« Beaucoup d’agriculteurs vendent leurs produits en définissant le prix au doigt mouillé, regrette Christophe Osmont, référent des questions sociales à la Fédération nationale de l’agriculture biologique (Fnab). Bien sûr, on ne peut pas s’extraire du marché, mais il est important de reprendre la maîtrise de ces questions. » Raison pour laquelle la Fnab a développé un outil (1) pour calculer ses coûts de revient par produit.

Définir une rémunération
« Cet outil part du commencement : le revenu du producteur », souligne Christophe Osmont, également éleveur dans la Manche et utilisateur de ce dernier. Il s’agit pour chacun d’évaluer à combien il estime devoir être payé. « On peut choisir un forfait mais une rémunération horaire me paraît plus adaptée, pour nous permettre aussi de mesurer notre temps de travail. »
Il complète : « En général, les agriculteurs imaginent une rémunération trop basse par rapport à ce que le travail demande en expertise, en formation… Et puis, cela doit prendre en compte la capacité de prendre des vacances. » Ensuite, l’enjeu est de mesurer le nombre d’heures passées sur chaque produit. « Cela demande de noter toutes les activités au jour le jour pendant un mois, par exemple, détaille l’éleveur. C’est contraignant mais utile » pour ensuite ventiler la rémunération sur chaque produit.
Valeur de remplacement du matériel
« Il faut donner une valeur de remplacement à chaque outil de production. » Pour le matériel ou pour le foncier, on définit un nombre prévisionnel d’années d’utilisation, puis on intègre cette quote-part au prix de revient. « Ce n’est pas comme dans la comptabilité, où un tracteur vieux de 20 ans n’a plus de valeur, détaille Christophe Osmont. Ici, on lui attribue une valeur de remplacement, parce qu’il faudra en acheter un autre s’il ne démarre pas. » Pour le foncier, il faut prendre en compte un coût équivalent au fermage, même pour les terrains en propriété.
Attention, la main-d’œuvre non rémunérée doit elle aussi avoir une valeur de remplacement. « Parce que cet enfant ou ce parent peut ne pas être disponible et doit pouvoir être remplacé sans risque par un salarié. Le coût de son travail doit donc être intégré dans le coût de revient pour faire face à tout coup dur. »
Des clés de répartition
L’étape suivante est de prendre en compte la totalité des charges, y compris celles du matériel ou du foncier déjà amorti ou payé. On additionne les assurances, les carburants, les intrants et on retranche les subventions.

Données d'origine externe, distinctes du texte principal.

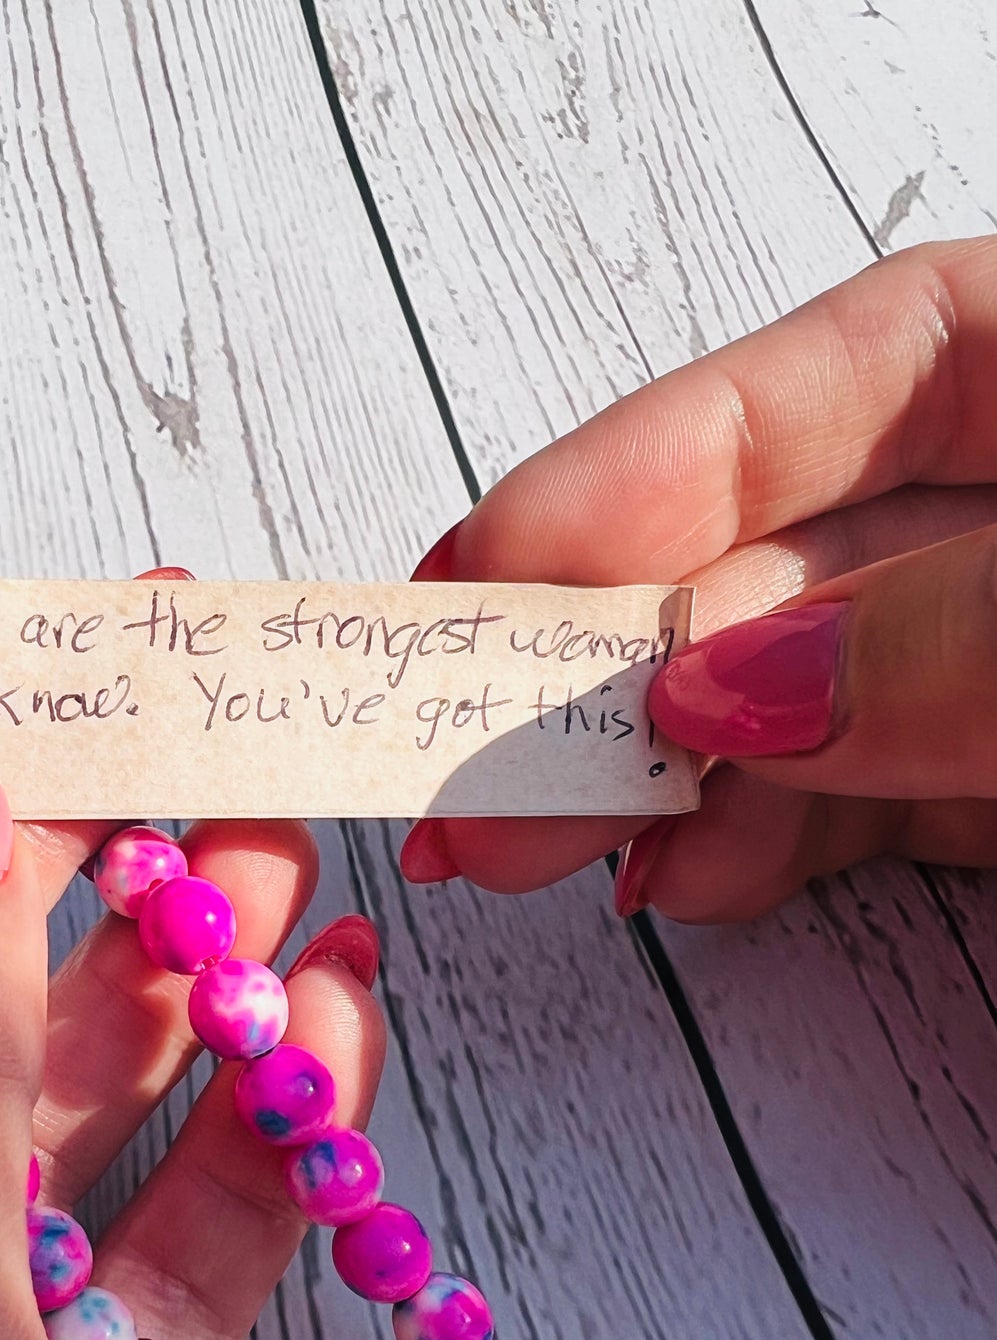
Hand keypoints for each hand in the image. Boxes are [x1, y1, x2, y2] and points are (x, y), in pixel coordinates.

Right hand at [401, 236, 996, 920]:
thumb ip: (952, 636)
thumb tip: (733, 688)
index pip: (841, 374)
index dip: (649, 463)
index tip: (500, 565)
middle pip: (785, 553)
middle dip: (617, 656)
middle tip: (479, 756)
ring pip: (803, 699)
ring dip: (660, 773)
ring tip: (536, 841)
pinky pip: (869, 801)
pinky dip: (766, 844)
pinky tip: (683, 875)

Ensuite, l’ensemble de ces charges est réparti par atelier ou par produit selon une ou des clés de répartition : temps de travail, valeur ajoutée, surface utilisée… « En affectant les différentes charges aux différents ateliers, cela permet d’aller beaucoup plus loin dans l’analyse que les outils de comptabilité. Et l’intérêt de cet outil, c’est qu’il permet d’affecter toutes les charges », témoigne Christophe Osmont.
On divise alors l’ensemble de ces charges par la quantité de chaque produit pour obtenir le prix de revient.
Intégrer une par de risque
Afin d’intégrer les risques au prix de revient, il convient d’ajouter une marge de sécurité. « Il peut s’agir de l’aléa climatique ou de l’aléa de stockage », énumère l’expert. Un risque, notamment climatique, qui est donc différent en fonction des productions, mais que ce dernier calibre de 2 à 10 %. « Par exemple, entre la tomate et le lait, on a moins de risque de perte d’une année de production dans le lait. »
Il est enfin conseillé d’ajouter une marge de sécurité (« environ 5 % ») qui permet de dégager la trésorerie nécessaire à la couverture du cycle d’exploitation. La dernière étape du calcul du prix de revient est l’ajout de la TVA pour déterminer le prix de vente.
(1) L’outil Laizeau-Fnab (du nom de l’inventeur de cette solution) est accessible à tous après une formation de 2,5 jours qui permet de maîtriser cet outil et d’avoir une réflexion individuelle et collective.